* _TASK ITEM_:
Go through the listing and copy each line that has the string "Keep" in it.

* _THE DATA_:
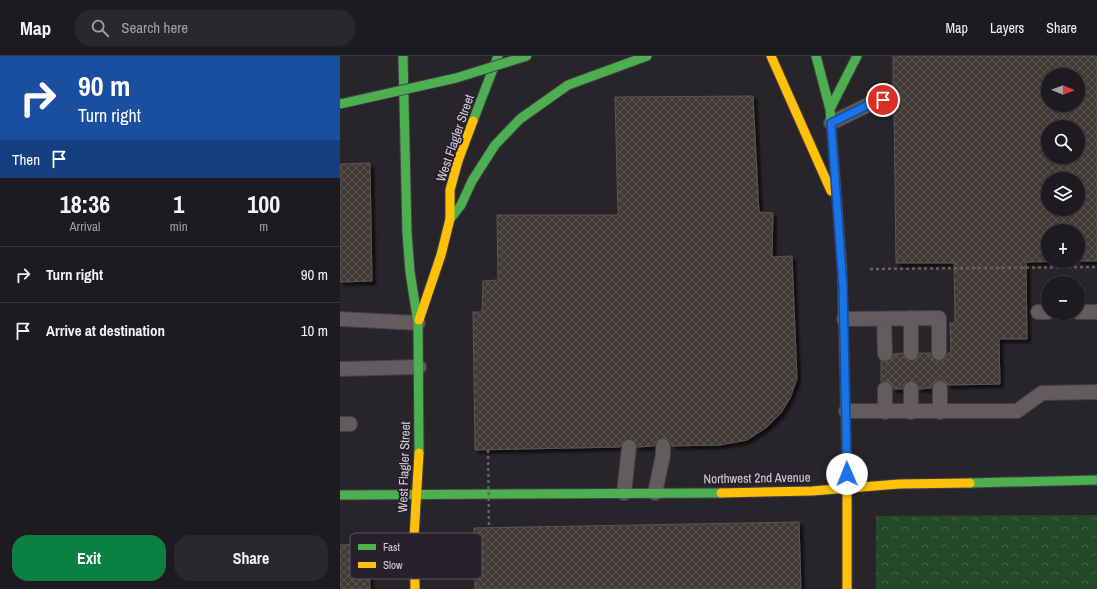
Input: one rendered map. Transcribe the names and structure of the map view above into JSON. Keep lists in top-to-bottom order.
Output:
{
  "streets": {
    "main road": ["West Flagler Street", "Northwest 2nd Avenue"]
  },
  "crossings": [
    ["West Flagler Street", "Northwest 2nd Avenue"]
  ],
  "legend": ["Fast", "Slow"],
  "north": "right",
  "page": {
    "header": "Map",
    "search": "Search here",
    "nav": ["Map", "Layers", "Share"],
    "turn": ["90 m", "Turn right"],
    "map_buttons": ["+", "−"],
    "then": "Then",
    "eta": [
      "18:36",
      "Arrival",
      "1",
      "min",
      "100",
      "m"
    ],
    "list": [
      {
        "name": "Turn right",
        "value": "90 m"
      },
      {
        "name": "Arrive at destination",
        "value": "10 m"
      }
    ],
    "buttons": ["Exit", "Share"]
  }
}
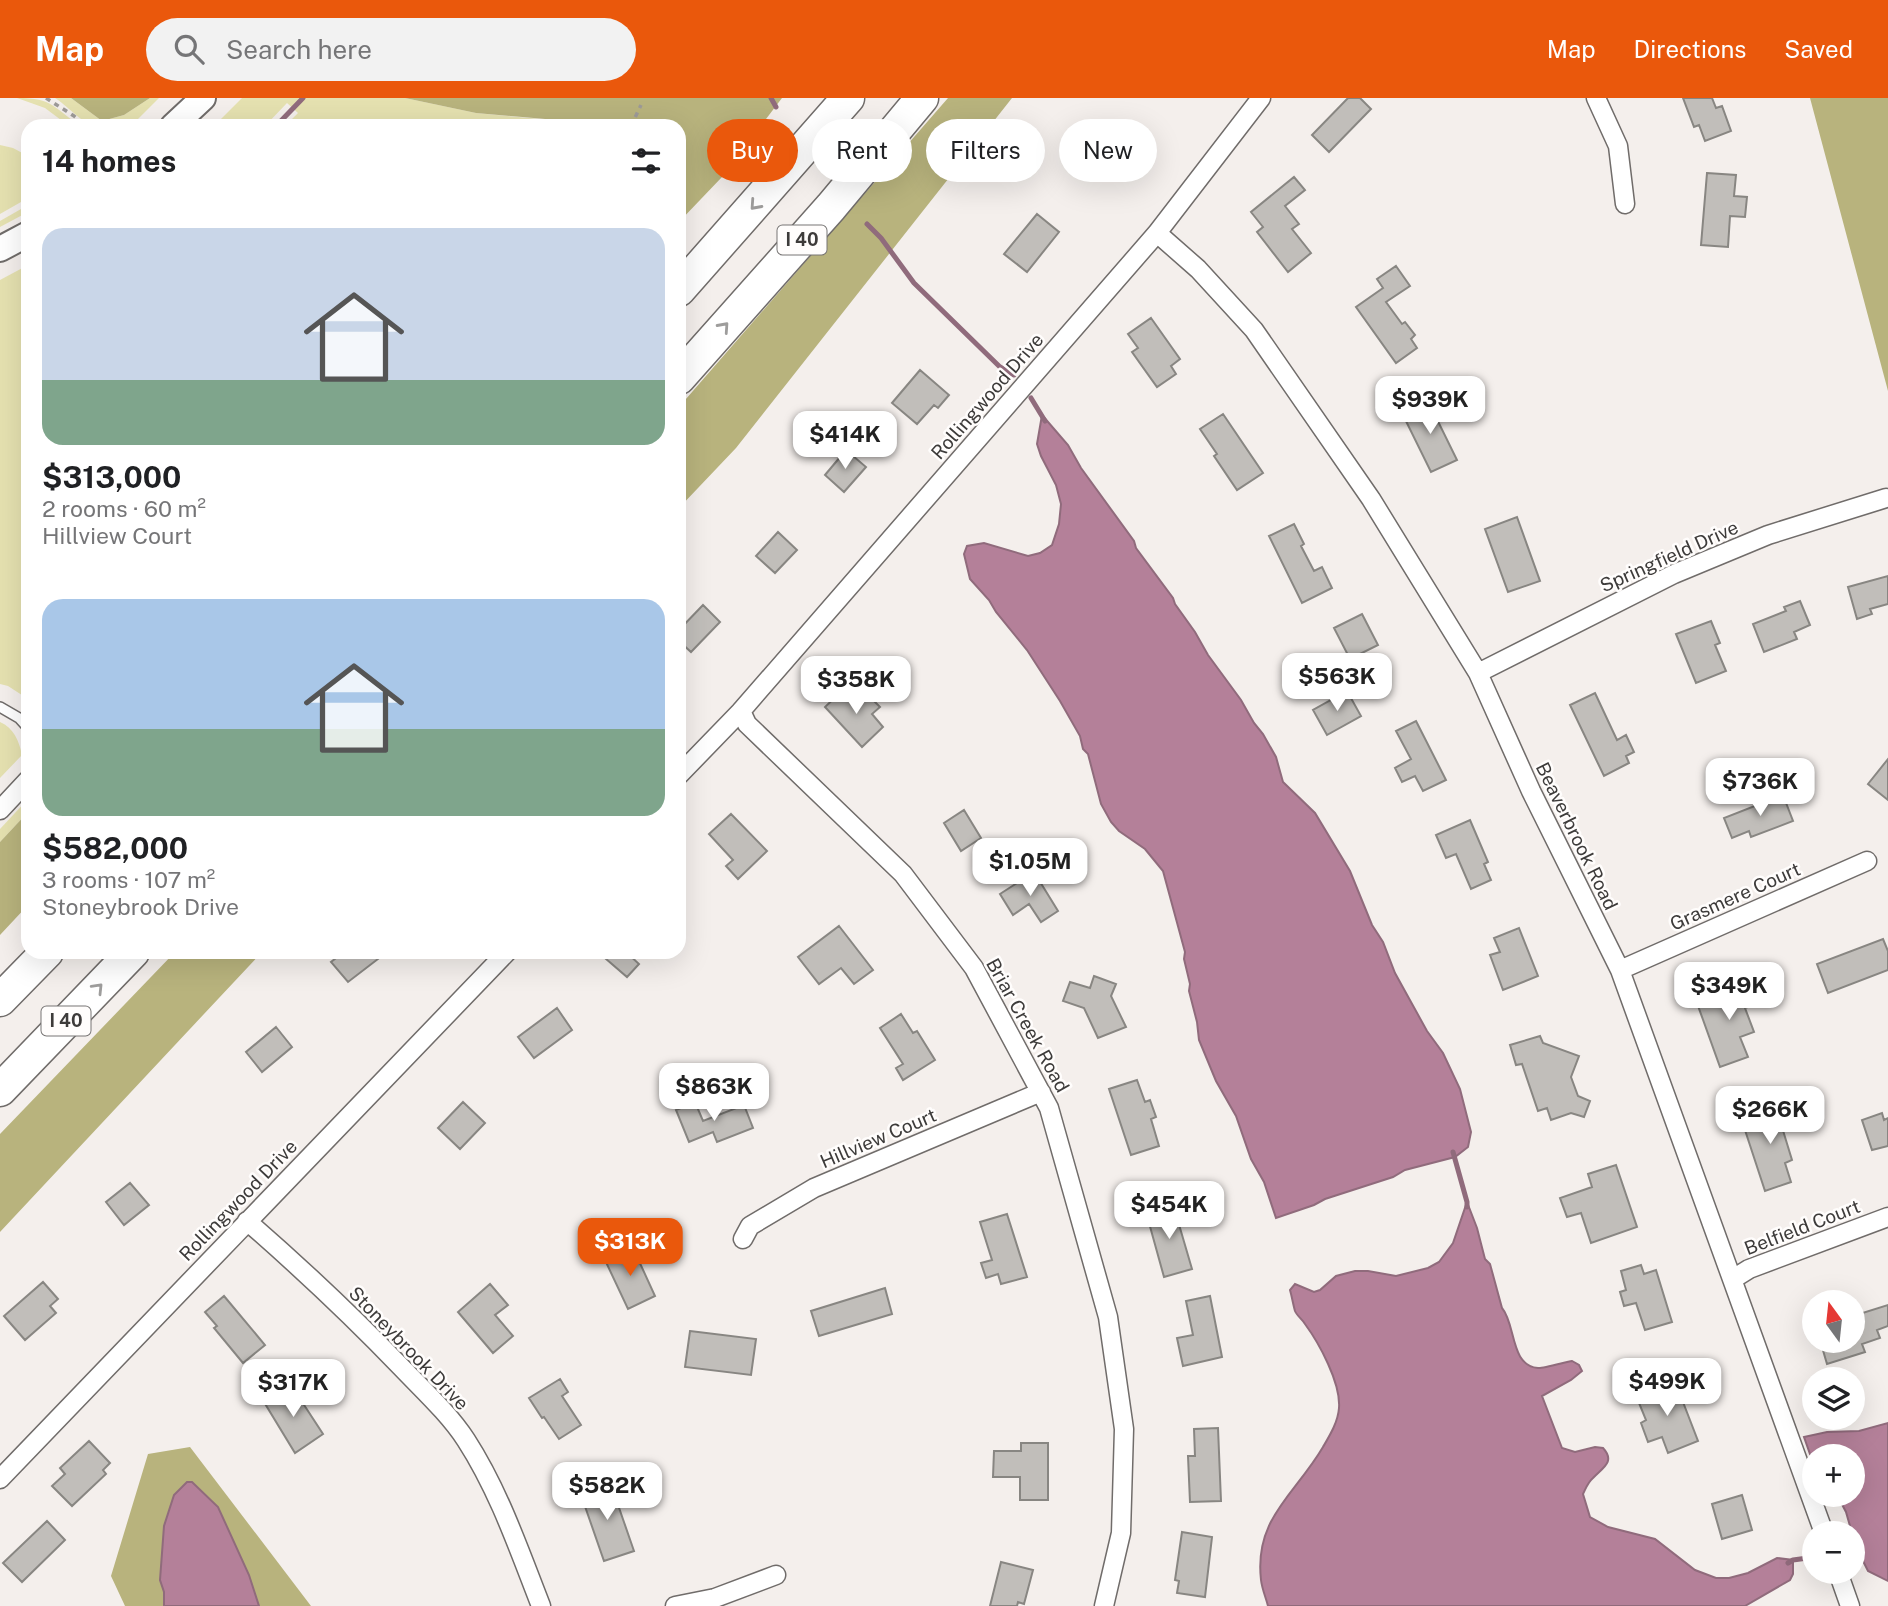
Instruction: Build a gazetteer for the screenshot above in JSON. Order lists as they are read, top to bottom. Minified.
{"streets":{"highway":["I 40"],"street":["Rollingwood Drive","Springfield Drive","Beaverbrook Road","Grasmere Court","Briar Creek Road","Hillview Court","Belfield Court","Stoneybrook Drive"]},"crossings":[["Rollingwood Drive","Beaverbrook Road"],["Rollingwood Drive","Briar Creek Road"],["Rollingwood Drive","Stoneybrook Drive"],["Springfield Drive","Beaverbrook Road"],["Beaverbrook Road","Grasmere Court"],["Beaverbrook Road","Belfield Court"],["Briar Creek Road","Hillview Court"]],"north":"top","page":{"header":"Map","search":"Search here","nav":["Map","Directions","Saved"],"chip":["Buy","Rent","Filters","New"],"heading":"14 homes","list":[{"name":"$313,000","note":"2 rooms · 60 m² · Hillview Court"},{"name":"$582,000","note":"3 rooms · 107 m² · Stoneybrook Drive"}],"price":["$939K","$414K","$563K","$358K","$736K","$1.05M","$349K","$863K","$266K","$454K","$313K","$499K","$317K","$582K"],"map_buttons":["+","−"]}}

==

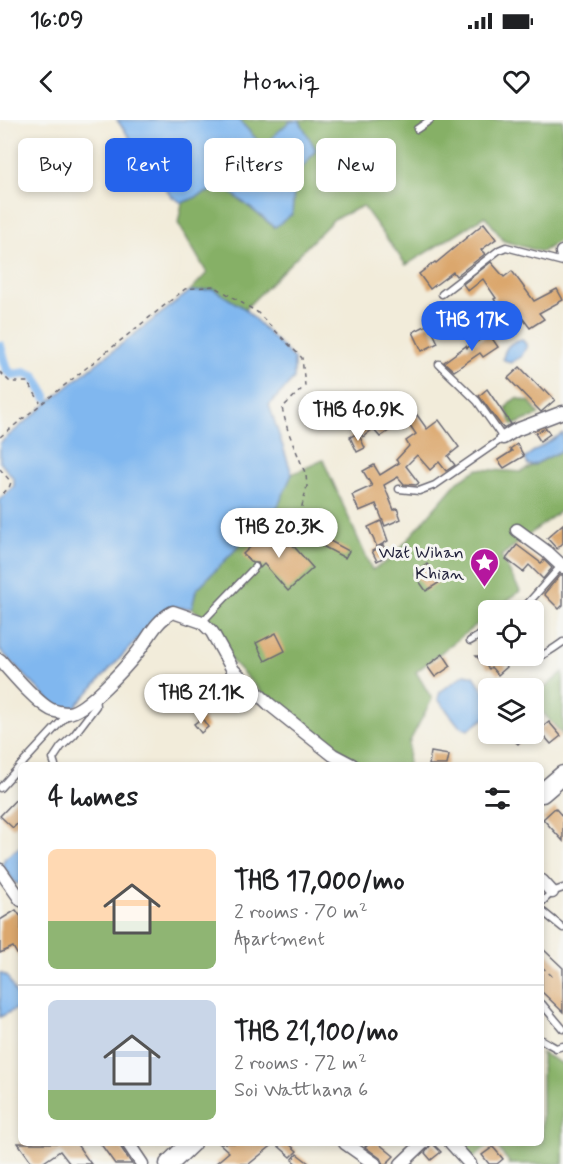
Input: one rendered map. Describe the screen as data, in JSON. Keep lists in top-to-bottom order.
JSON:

==

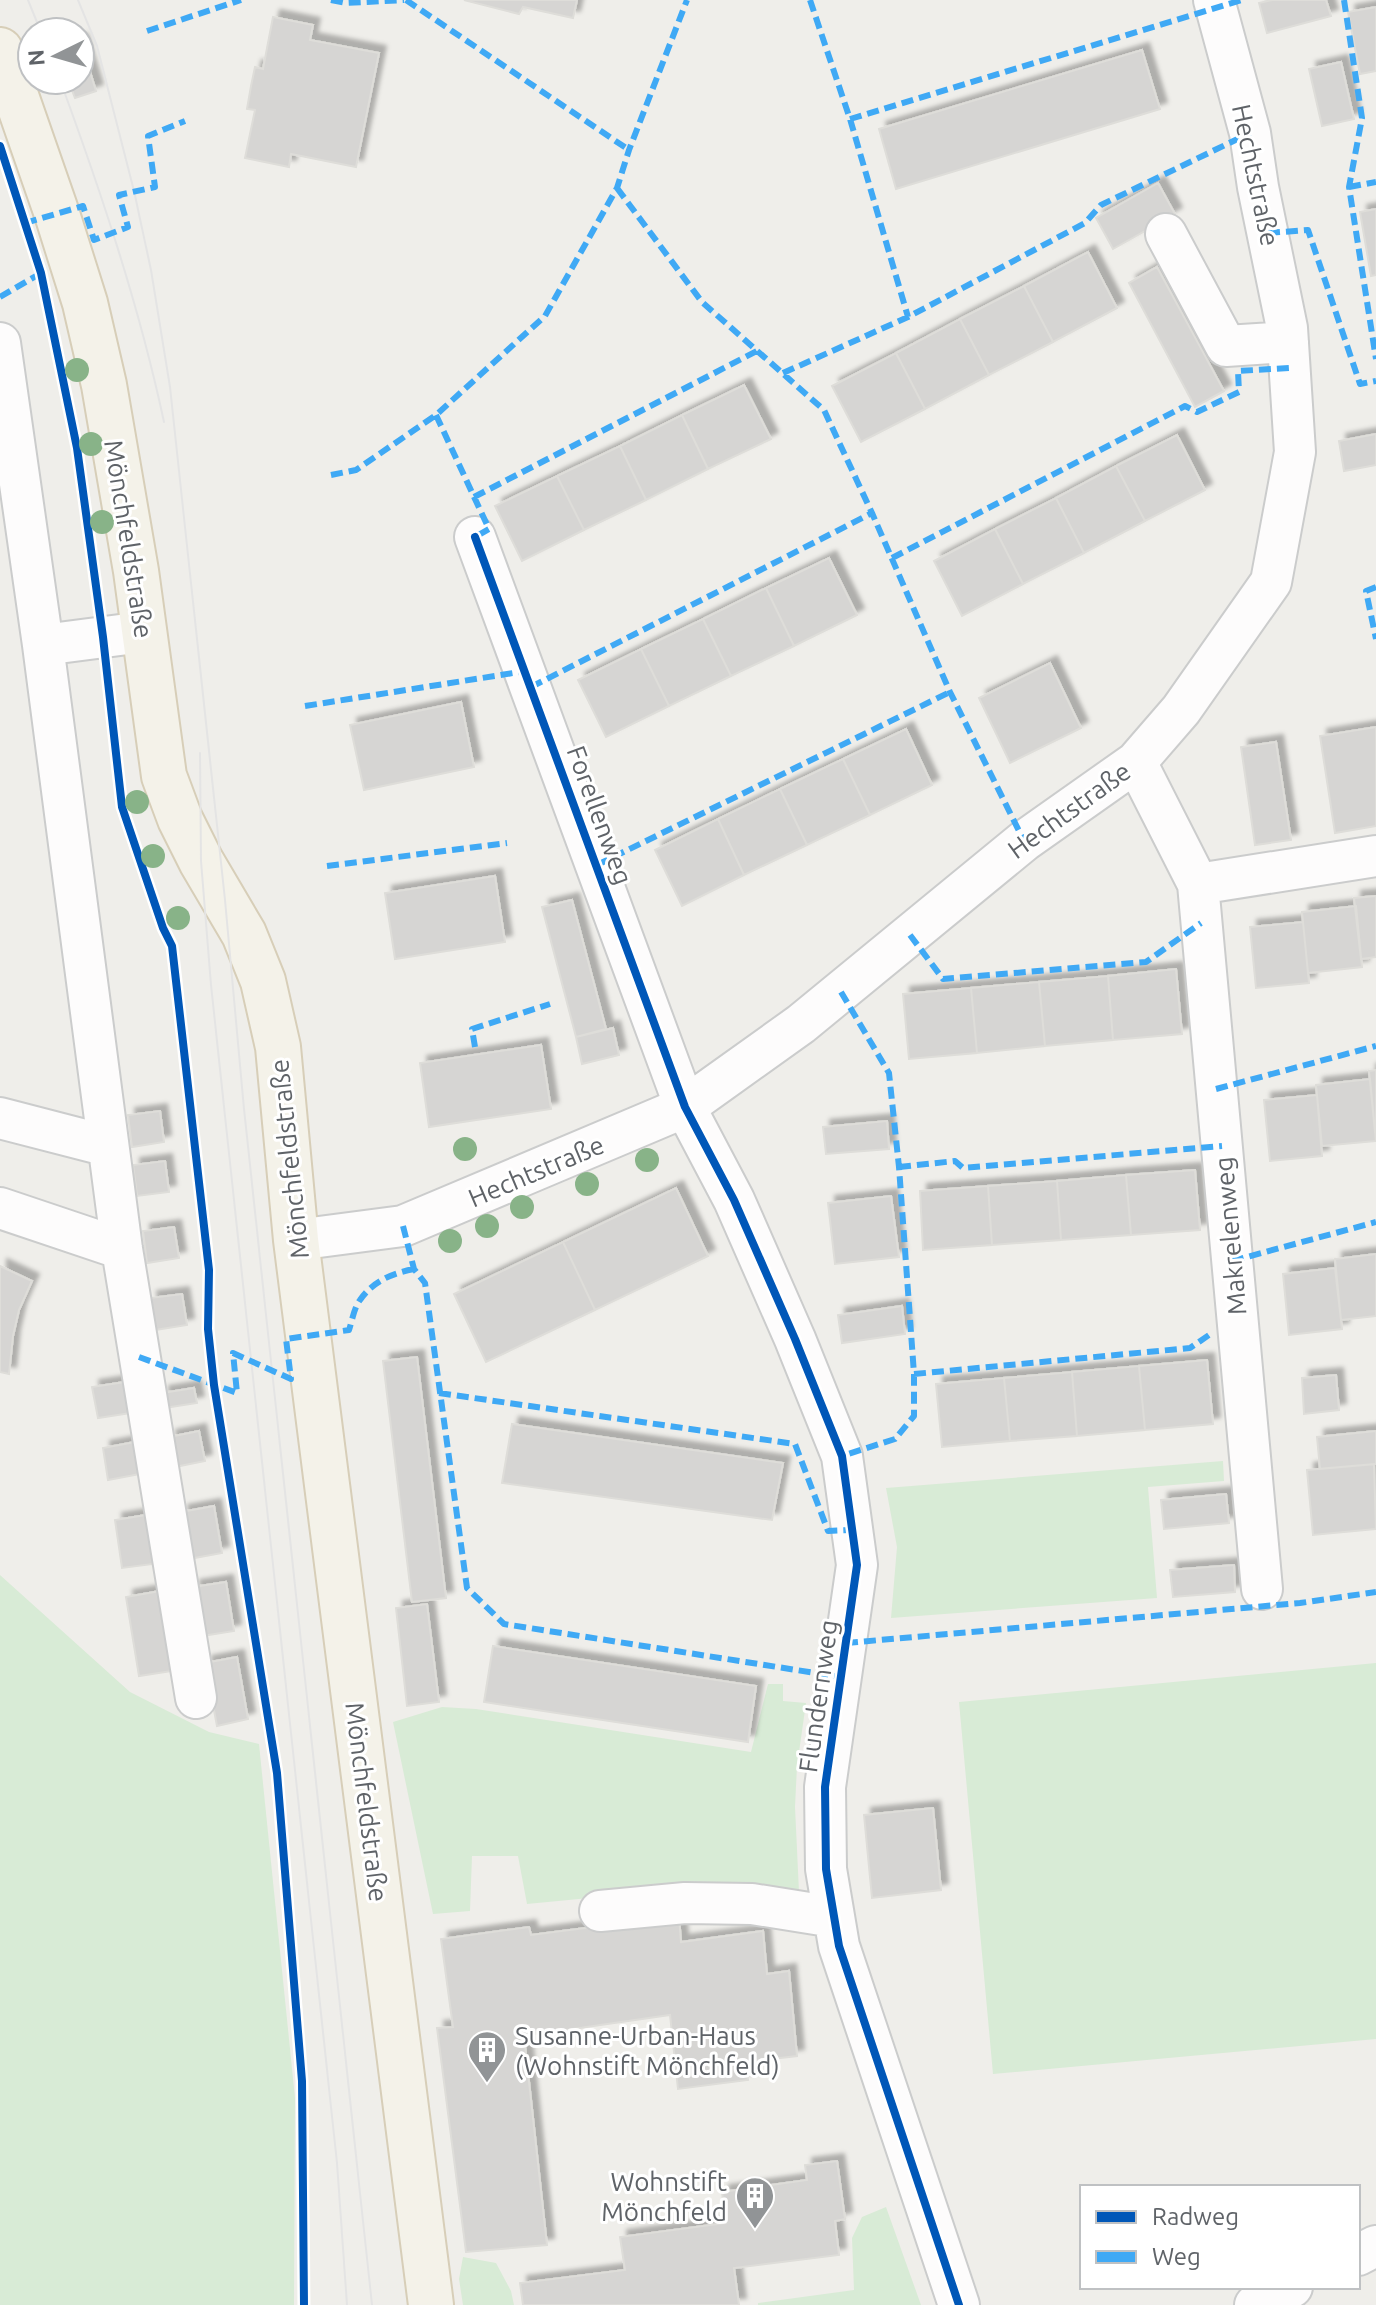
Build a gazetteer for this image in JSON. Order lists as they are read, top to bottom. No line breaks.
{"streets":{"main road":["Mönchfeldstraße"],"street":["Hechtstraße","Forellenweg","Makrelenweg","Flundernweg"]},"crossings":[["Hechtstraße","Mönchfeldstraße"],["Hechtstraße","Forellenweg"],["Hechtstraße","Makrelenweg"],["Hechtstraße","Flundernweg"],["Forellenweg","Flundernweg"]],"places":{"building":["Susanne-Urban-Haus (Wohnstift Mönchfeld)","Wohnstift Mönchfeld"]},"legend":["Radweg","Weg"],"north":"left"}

* _SOLUTION FOR THIS PROBLEM_:
Input: one rendered map. Transcribe the names and structure of the map view above into JSON. Keep lists in top-to-bottom order.
Input: one rendered map. Describe the screen as data, in JSON. Keep lists in top-to-bottom order.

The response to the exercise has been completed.